### EXERCISES TO COMPLETE
**1)** In the KVM patch notes, why would replaying the SEA to the faulting VCPU be better than the current handling?
**2)** According to the KVM patch notes, what does KVM currently do when host APEI cannot claim a synchronous external abort during a guest abort?
**3)** Carry on writing the KVM patch notes from the point where they stop.

### TEXT SHOWN

◇ ◇ ◇ ◇ ◇ ◇ ◇

Documentation/virt/kvm/api.rst | 61 ++++ arch/arm64/include/asm/kvm_host.h | 2 + arch/arm64/kvm/arm.c | 5 + arch/arm64/kvm/mmu.c | 68 +++- include/uapi/linux/kvm.h | 10 + tools/arch/arm64/include/asm/esr.h | 2 + tools/testing/selftests/kvm/Makefile.kvm | 1 + .../testing/selftests/kvm/arm64/sea_to_user.c | 331 ++++++++++++++++++ tools/testing/selftests/kvm/lib/kvm_util.c | 1 + 9 files changed, 480 insertions(+), 1 deletion(-) create mode 100644 tools/testing/selftests/kvm/arm64/sea_to_user.c
Problem
=======
When host APEI is unable to claim a synchronous external abort (SEA)
during guest abort, today KVM directly injects an asynchronous SError
into the VCPU then resumes it. The injected SError usually results in
unpleasant guest kernel panic.
One of the major situation of guest SEA is when VCPU consumes recoverable
uncorrected memory error (UER), which is not uncommon at all in modern
datacenter servers with large amounts of physical memory. Although SError
and guest panic is sufficient to stop the propagation of corrupted memory,
there is room to recover from an UER in a more graceful manner.
Proposed Solution
=================
The idea is, we can replay the SEA to the faulting VCPU. If the memory
error consumption or the fault that cause SEA is not from guest kernel,
the blast radius can be limited to the poison-consuming guest process,
while the VM can keep running.

◇ ◇ ◇ ◇ ◇ ◇ ◇

### DATA EXCERPTS
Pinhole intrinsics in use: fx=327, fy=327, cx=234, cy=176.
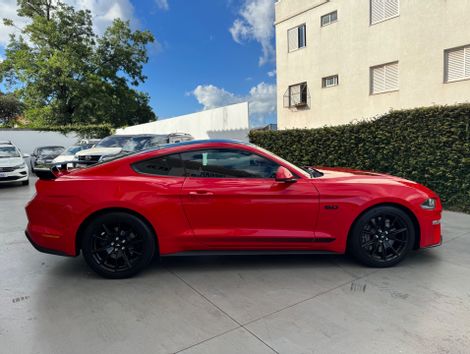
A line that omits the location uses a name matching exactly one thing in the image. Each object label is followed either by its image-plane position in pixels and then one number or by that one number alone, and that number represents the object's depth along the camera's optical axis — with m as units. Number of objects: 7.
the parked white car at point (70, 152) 12.08
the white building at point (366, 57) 11.05
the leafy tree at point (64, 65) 27.58
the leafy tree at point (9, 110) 38.81
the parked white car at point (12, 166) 10.16
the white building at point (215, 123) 14.20
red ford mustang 3.33
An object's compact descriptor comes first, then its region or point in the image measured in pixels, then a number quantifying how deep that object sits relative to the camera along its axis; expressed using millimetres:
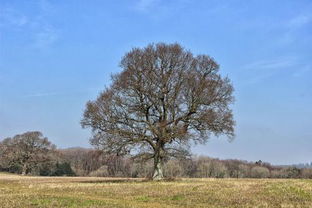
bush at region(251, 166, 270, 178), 121288
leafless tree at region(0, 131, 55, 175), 99312
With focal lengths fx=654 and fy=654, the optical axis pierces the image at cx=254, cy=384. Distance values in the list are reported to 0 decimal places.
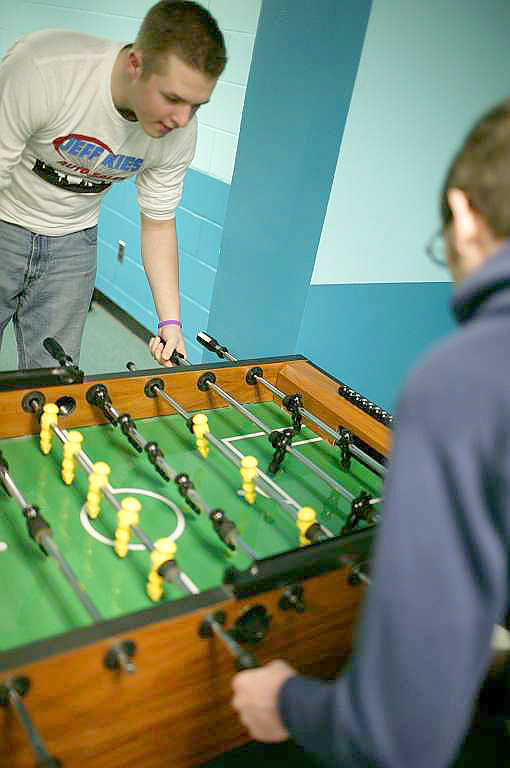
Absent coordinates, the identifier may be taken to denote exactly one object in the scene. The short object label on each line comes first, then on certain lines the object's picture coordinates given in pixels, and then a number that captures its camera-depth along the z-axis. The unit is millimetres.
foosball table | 920
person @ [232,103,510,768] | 621
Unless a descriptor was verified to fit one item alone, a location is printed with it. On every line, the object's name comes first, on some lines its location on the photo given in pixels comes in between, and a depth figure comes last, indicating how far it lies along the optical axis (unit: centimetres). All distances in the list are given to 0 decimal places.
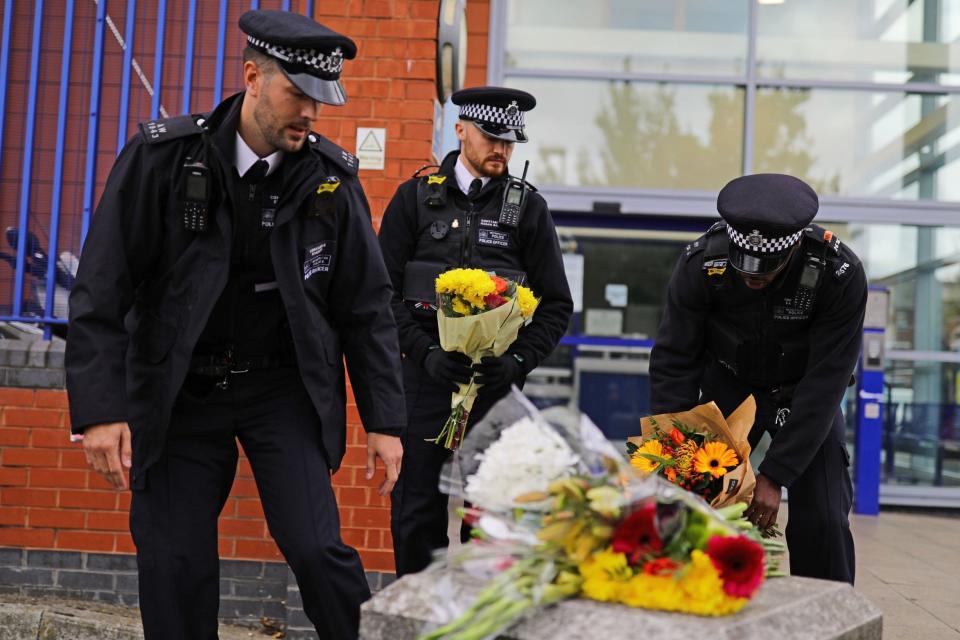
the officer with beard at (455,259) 412
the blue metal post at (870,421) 833
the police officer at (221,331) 302
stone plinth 190
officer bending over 353
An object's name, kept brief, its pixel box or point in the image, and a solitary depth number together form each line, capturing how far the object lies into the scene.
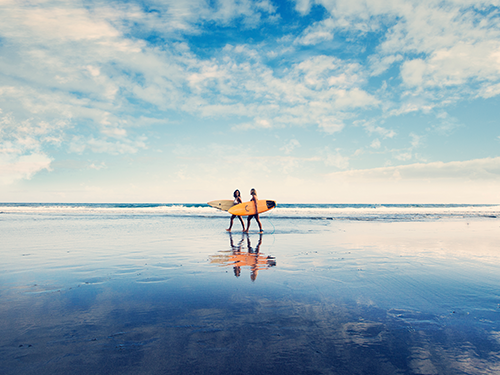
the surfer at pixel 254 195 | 15.82
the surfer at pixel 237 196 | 17.37
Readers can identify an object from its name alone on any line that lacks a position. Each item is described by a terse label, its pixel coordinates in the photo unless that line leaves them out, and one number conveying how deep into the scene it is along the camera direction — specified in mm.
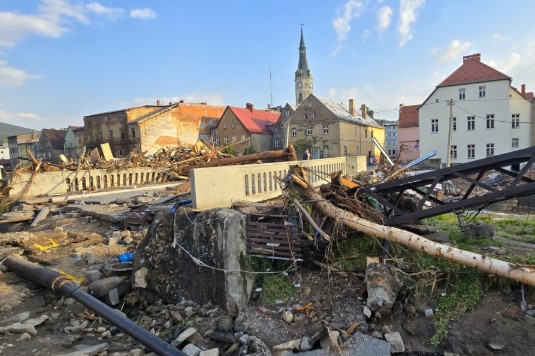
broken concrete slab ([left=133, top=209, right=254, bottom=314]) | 5258
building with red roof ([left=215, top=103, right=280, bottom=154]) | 44469
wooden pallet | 5340
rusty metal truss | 4656
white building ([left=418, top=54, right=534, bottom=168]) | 32625
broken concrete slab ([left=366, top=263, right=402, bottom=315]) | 4336
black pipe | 3840
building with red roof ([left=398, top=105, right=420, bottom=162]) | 46438
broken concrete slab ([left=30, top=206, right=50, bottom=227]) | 10580
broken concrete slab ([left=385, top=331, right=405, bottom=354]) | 3936
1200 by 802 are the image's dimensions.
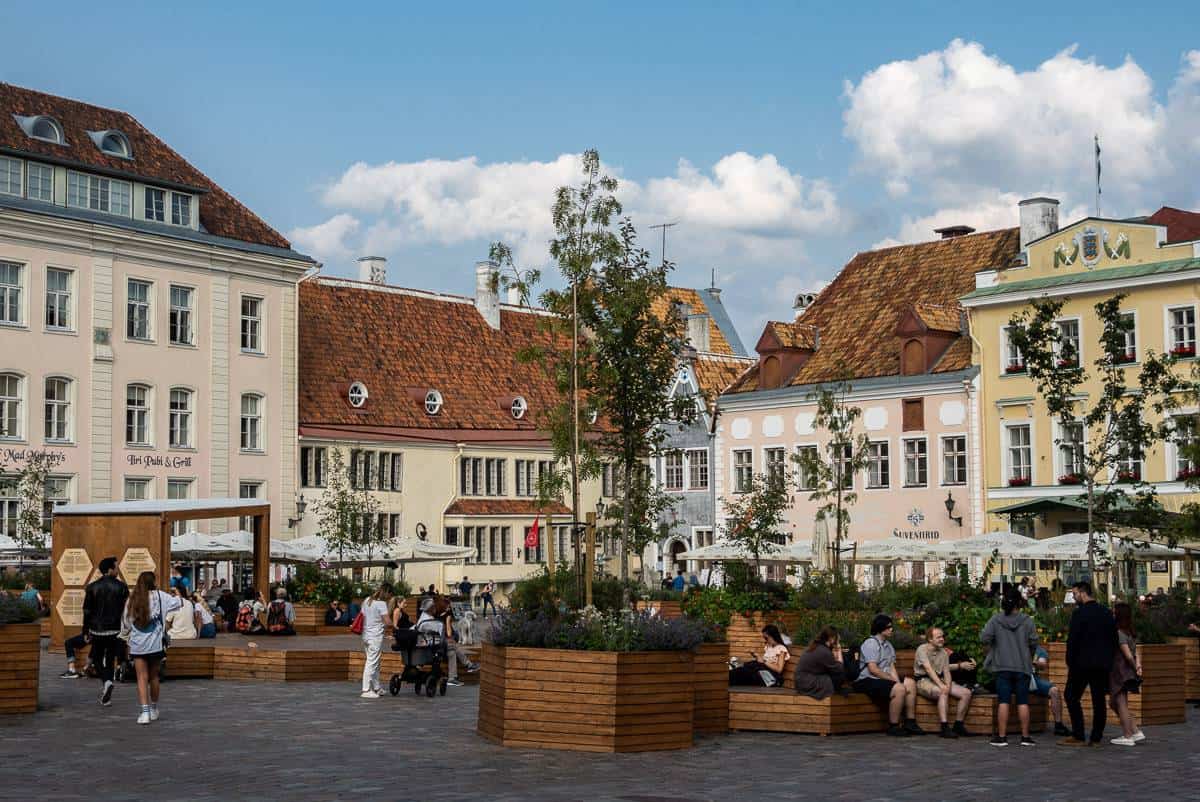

◇ ◇ ◇ ◇ ◇ ◇ ◇

### ANSWERS PROVIDED
**1)** If the memory error or the fault that caused the SEA does not come from the guest kernel, the damage can be kept to the guest process that used the bad memory, so the VM can keep running. Today's approach injects an SError that usually panics the guest kernel.

**2)** It injects an asynchronous SError into the VCPU and then resumes it.

**3)**
In addition, instead of doing under the hood without involving userspace,
there are benefits to redirect the SEA to VMM:
- VM customers care about the disruptions caused by memory errors, and
VMM usually has the responsibility to start the process of notifying
the customers of memory error events in their VMs. For example some
cloud provider emits a critical log in their observability UI [1], and
provides a playbook for customers on how to mitigate disruptions to
their workloads.
- VMM can protect future memory error consumption by unmapping the poisoned
pages from stage-2 page table with KVM userfault [2], or by splitting the
memslot that contains the poisoned pages.
- VMM can keep track of SEA events in the VM. When VMM thinks the status
on the host or the VM is bad enough, e.g. number of distinct SEAs
exceeds a threshold, it can restart the VM on another healthy host.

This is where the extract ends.